All About Beer
#1
Posted 13 August 2002 - 06:47 PM
#2
Posted 14 May 2011 - 04:49 PM
I hate beer, but I think I should like it. So I want to try to drink more of it, or at least learn to appreciate it. I find that I don't like bitterness in food (which is probably part of the reason I don't like beer), but I like that nice malty aftertaste.
So if you were writing a Buyer's Guide for me, what kind of beer/lager/ale/whatever should I buy?
#3
Posted 14 May 2011 - 08:28 PM
My eG Food Blog (2011) ⋆ My eG Foodblog (2012)
#4
Posted 14 May 2011 - 08:36 PM
#5
Posted 14 May 2011 - 09:03 PM
Since I don't have access to the above magazine, i'll ask a Buyer's Guide kind of question.
I hate beer, but I think I should like it. So I want to try to drink more of it, or at least learn to appreciate it. I find that I don't like bitterness in food (which is probably part of the reason I don't like beer), but I like that nice malty aftertaste.
So if you were writing a Buyer's Guide for me, what kind of beer/lager/ale/whatever should I buy?
If you like malty beers (we call them malt bombs), you should try Scotch ales, old ales, brown ales and bocks of all sorts. Some of these style are boozy which may take awhile to get used to but when your palate adjusts you really get the bready sweetness. The best malt bomb of the year was Samuel Smiths Yorkshire Stingo.
Bitter and sweet are not the only flavors a beer can have. Try sour beer like a straight Lambic (no fruit) or a gueuze. Try a funky saison or wild ale . Try a salty gose. All these beers are fantastic and complex.
Problem with getting into beer is that most people give you light stuff or fruity stuff to make you "like" beer. These styles tend to get a little boring quick. Challenge you tastbuds and you will find yourself loving some very complex beers.
Edited by BennyAdeline, 14 May 2011 - 09:04 PM.
#6
Posted 16 May 2011 - 06:14 AM
Edited by emannths, 16 May 2011 - 06:15 AM.
#7
Posted 16 May 2011 - 06:15 AM
So like Benny says, try some malty beers like Scotch ales, old ales/barleywines, and bocks. But also look for some of the yeast-driven beers, like hefeweizens (Weihenstephan is maybe the gold standard, and is readily available in the US) and Belgians. Belgian beers are about as diverse as the rest of the world's beers combined, but you might consider Ommegang's Hennepin (an American-made Saison), anything from Chimay or St Bernadus, or Delerium (all of these should be fairly widely available). If you've got a store with a decent selection and a staff that knows their stuff, you could just ask them for an example of a dubbel (darker in color, medium alcohol and flavor), a tripel (light in color, medium to high alcohol, flavor may be more delicate), a quadrupel ('quad,' dark, flavors of plums and raisins, high in alcohol), and a saison (often very dry with more subdued, peppery rather than fruity yeast, lower in alcohol). Since most Belgian breweries use their own strain of yeast, and since Belgian brewers don't usually brew with a strict "style" in mind, you'll find a wide variation in flavor profiles, bitterness, and residual sweetness within each of these "styles."

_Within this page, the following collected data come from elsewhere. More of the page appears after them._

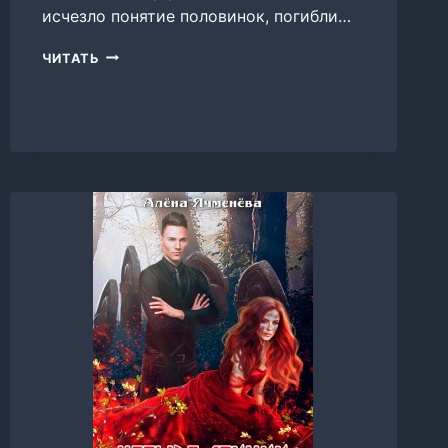
исчезло понятие половинок, погибли…
ЧЕТЫРЕ
ЧИТАТЬ
СТИХИИ.
СВЕРКАЮЩЕЕ
СЧАСТЬЕ,
АЛЕНА
ЯЧМЕНЕВА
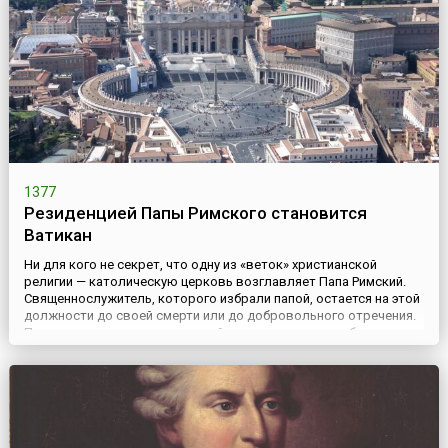
истор...
1377
Резиденцией Папы Римского становится
Ватикан
Ни для кого не секрет, что одну из «веток» христианской
религии — католическую церковь возглавляет Папа Римский.
Священнослужитель, которого избрали папой, остается на этой
должности до своей смерти или до добровольного отречения.
По традиции, на восемнадцатый день происходит избрание
нового папы конклавом кардиналов. Имена пап заносятся в
официальный реестр. Сейчас в этом списке 267 имен, главным...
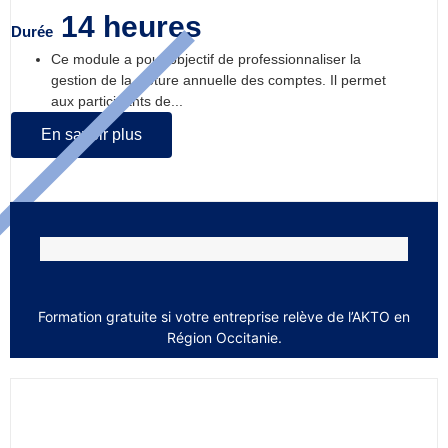
14 heures
Durée
Ce module a pour objectif de professionnaliser la
gestion de la clôture annuelle des comptes. Il permet
aux participants de...
En savoir plus
Formation gratuite si votre entreprise relève de l’AKTO en
Région Occitanie.
Comprendre et analyser les documents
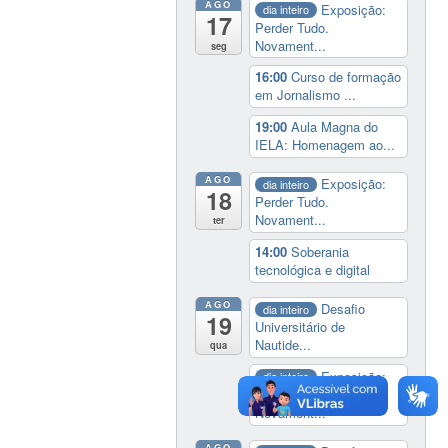
AGO
Exposição:
dia inteiro
17
Perder Tudo.
Novament...
seg
16:00
Curso de formação
em Jornalismo ...
19:00
Aula Magna do
IELA: Homenagem ao...
AGO
Exposição:
dia inteiro
18
Perder Tudo.
Novament...
ter
14:00
Soberania
tecnológica e digital
AGO
Desafio
dia inteiro
19
Universitário de
Nautide...
qua
Exposição:
dia inteiro
Perder Tudo.
Novament...
AGO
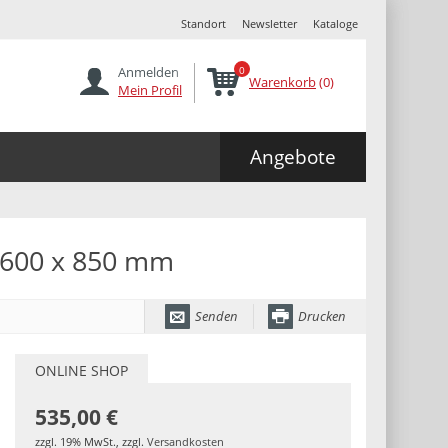
Standort
Newsletter
Kataloge
Anmelden
0
Warenkorb
(0)
Mein Profil
Angebote
 600 x 850 mm
Senden
Drucken
ONLINE SHOP
535,00 €
zzgl. 19% MwSt.
,
zzgl.
Versandkosten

One question that will help guide you is how much you like or dislike sweetness in a beverage. Some brewers make very dry beer, some make quite sweet ones, and of course there's everything in between. If you prefer drier or sweeter, let the guy at the beer store know.
Finally, don't write off hoppy beers forever. You may find that, after you start developing a taste for beers, a well-made IPA with plenty of aromatic hops is really tasty. And if you love sour foods, you may like sour beers. The Rodenbach Grand Cru is a decent example, and is inexpensive (for a sour beer) at about $11/750mL.